Please filter the data below down to the lines holding the string "from".
Segment Start: DATASET EXCERPT
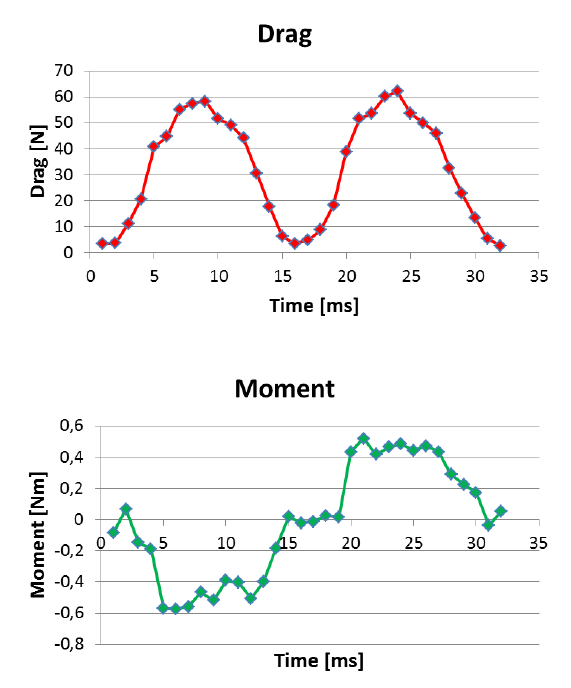
Fig. 7. Total forces: lift, drag and moment for Ma = 0.45.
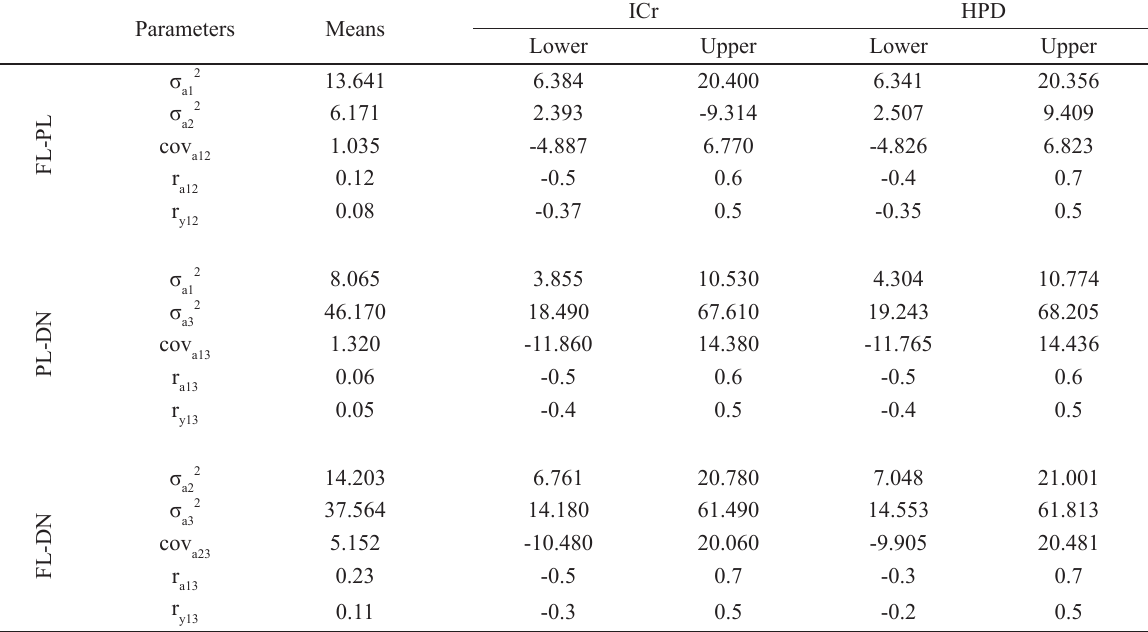
Estimates from bi-characteristic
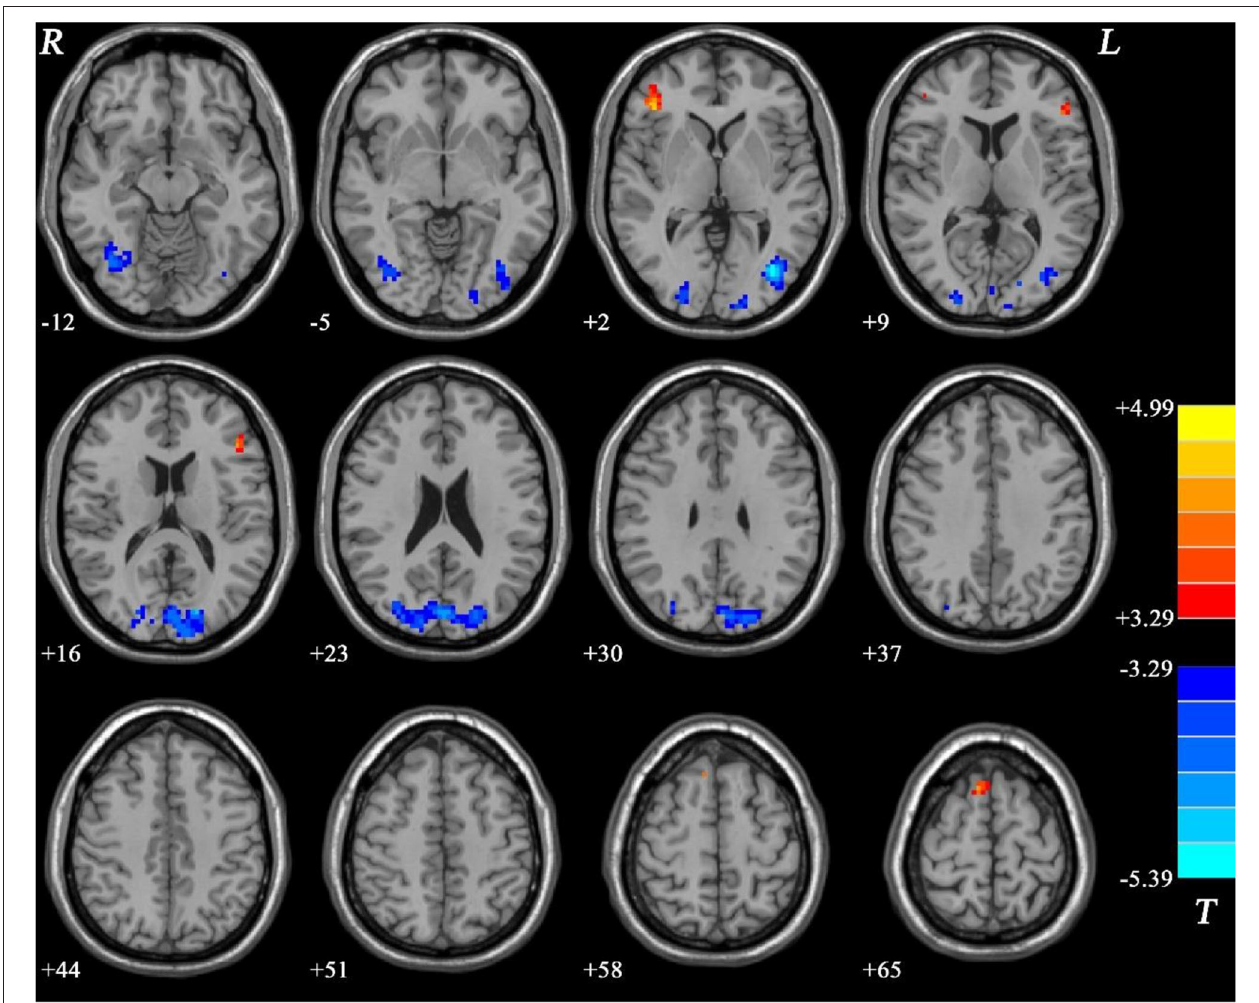
FIGURE 2 | Fractional amplitude of low-frequency fluctuation (fALFF) differences between melancholic major depressive disorder (MDD) and healthy controls (HCs). Red and blue represent increased and decreased regional spontaneous activity in the patients,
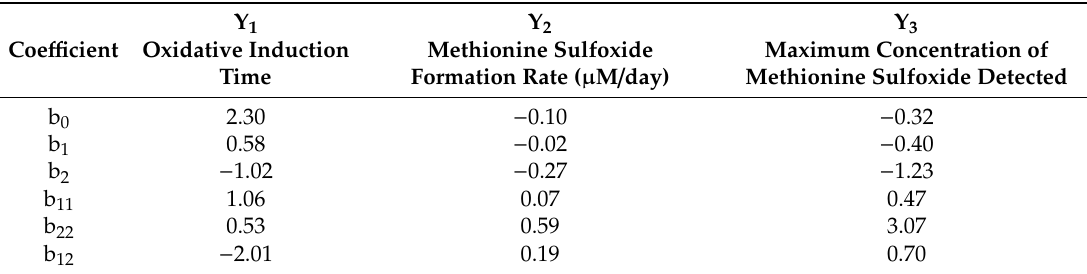
Table 3. Coe ffi cients obtained from experimental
Segment End: DATASET EXCERPT
_EXPECTED ANSWER_
Estimates from bi-characteristic
Table 3. Coe ffi cients obtained from experimental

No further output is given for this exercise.